Does Russia’s leading opposition activist cavort with space aliens? Or just with enemies of the state?
A photograph of a grinning Aleksei Navalny, the blogger turned leader of street protests in Moscow, standing beside a bulbous-headed extraterrestrial could be found on his own Web site over the weekend.
Another photograph, showing Navalny with a man wanted by the police in Russia, the exiled financier Boris Berezovsky, appeared in a newspaper distributed on Saturday by a pro-Kremlin group in the major provincial city of Yekaterinburg, according to residents. The caption said Navalny “never kept secret” his ties to Berezovsky.
Navalny said it was a fake, and his assertion was supported when the original, unaltered photograph appeared on Russian Web sites. That, in turn, set off a flurry of parodies using altered photographs, including the image of the alien, all seeming to highlight the outdated nature of some Russian propaganda.
“Vladimir Putin and his team do not understand the Internet,” Navalny said in a telephone interview, referring to the Russian prime minister.
The image appeared to keep with a long and rich tradition in Russia of using photomontage as a political instrument.

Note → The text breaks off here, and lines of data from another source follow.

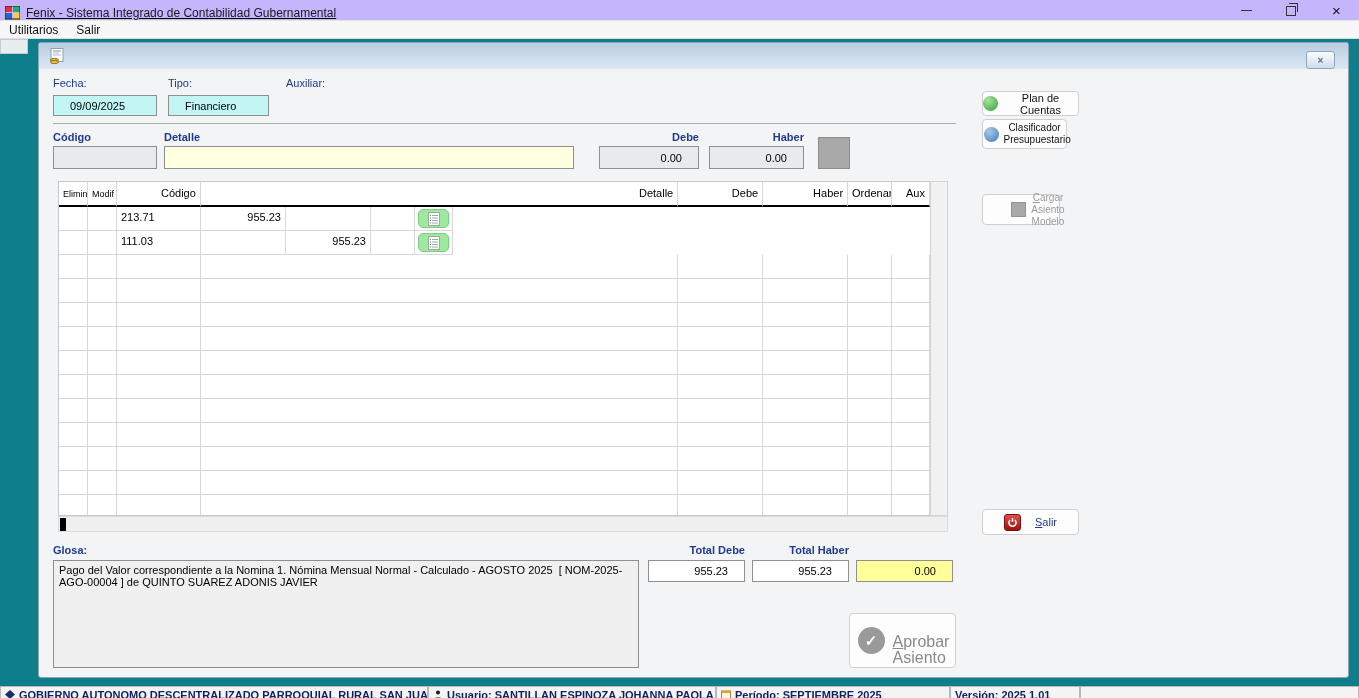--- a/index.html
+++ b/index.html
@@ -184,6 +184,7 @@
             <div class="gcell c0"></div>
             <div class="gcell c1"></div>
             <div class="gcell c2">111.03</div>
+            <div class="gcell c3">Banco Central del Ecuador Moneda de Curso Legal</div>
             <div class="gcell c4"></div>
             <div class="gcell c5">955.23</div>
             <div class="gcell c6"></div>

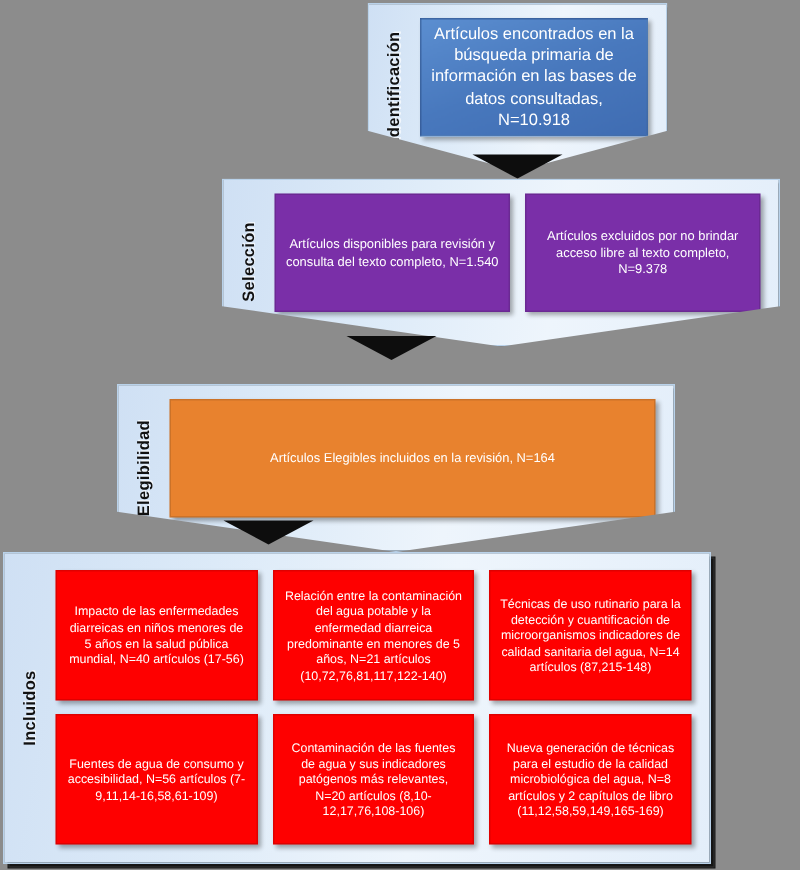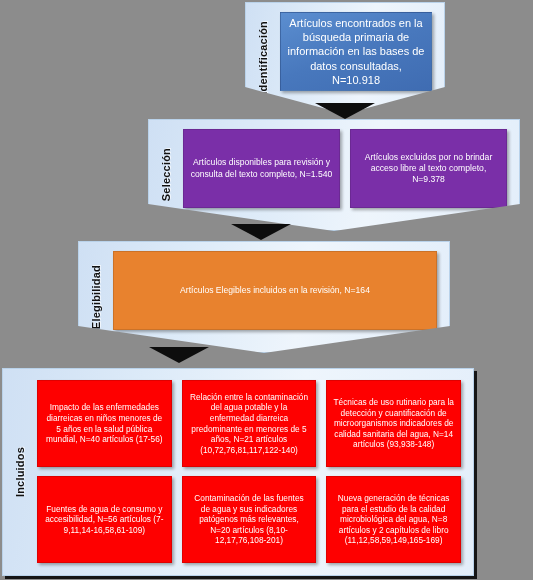--- a/index.html
+++ b/index.html
@@ -131,7 +131,7 @@
   #stage-seleccion .boxes { padding: 9px 12px 22px 0; }
 
   #stage-elegibilidad {
-    left: 78px;   top: 241px; width: 372px; height: 112px;
+    left: 78px;   top: 256px; width: 372px; height: 112px;
   }
   #stage-elegibilidad .boxes { padding: 9px 12px 22px 0; }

Altered prints routinely appeared in Soviet magazines.
Within hours of the newspaper’s distribution at an ice sculpture festival in Yekaterinburg, 850 miles east of Moscow, the real photographer came forward in a blog post to declare that the image had been doctored. The chain of events illustrated how the Internet and crowd-sourcing are transforming Russian politics, tilting the equation in favor of activists like Navalny.
The photographer, Alexey Yushenkov, who was not involved in the later alteration, posted the original photograph and a series of shots just before and after, helping to establish their authenticity.
Taken in May in the studio of the Echo of Moscow radio station, the photographs showed Navalny standing beside not Berezovsky but another Russian businessman, Mikhail Prokhorov, owner of the New Jersey Nets and a candidate for president — someone not considered a discrediting associate.
Within hours, Russian bloggers had turned the tables on the faux photograph.
Online, Navalny was seen grinning beside the alien with his urn-shaped head. The caption said Navalny “never kept secret that in his struggle with Putin he took money from aliens.”
Through the day on Sunday, other photographs appeared: Navalny with Stalin (who, incidentally, was a pioneering user of political photomontage); Navalny with Putin; Navalny with a nude male bodybuilder.
Navalny, who spoke in a telephone interview from Mexico, where he is on vacation but updating his blog, said the incident might not put to rest the practice of altering photographs in politics but did show its drawbacks in the Internet age.
“Contemporary technologies, the contemporary information society, are barriers to such primitive approaches,” he said. “You publish something in a regional newspaper. Within an hour, it is on the Internet. Quickly, the real photographer is found.”
“The general effect of all these actions led to more people learning that Putin and his team are just swindlers and fraudsters,” he said.
A real estate lawyer by profession, Navalny rose to prominence through his LiveJournal blog, which has been read by more than 1 million people, and through Web sites intended to get the masses involved in reporting on official corruption. He coined the epithet “the Party of Swindlers and Thieves,” in reference to Putin’s United Russia party, a phrase adopted by protesters.
Photomontage achieved its height as an ideological tool in the 1930s but remained in practice even in the late Soviet period, said Olga Sviblova, the director of the Multimedia Art Museum in Moscow, and an authority on Soviet photomontage.
Even if the alteration is obvious, Sviblova said, a photomontage can be effective as caricature, leaving a lingering, negative image.
“Ideological propaganda works better if it is blunt,” she said. “We, unfortunately, have to acknowledge that crude political technologies do work — up to a point. And maybe we are reaching this point today in Russia.”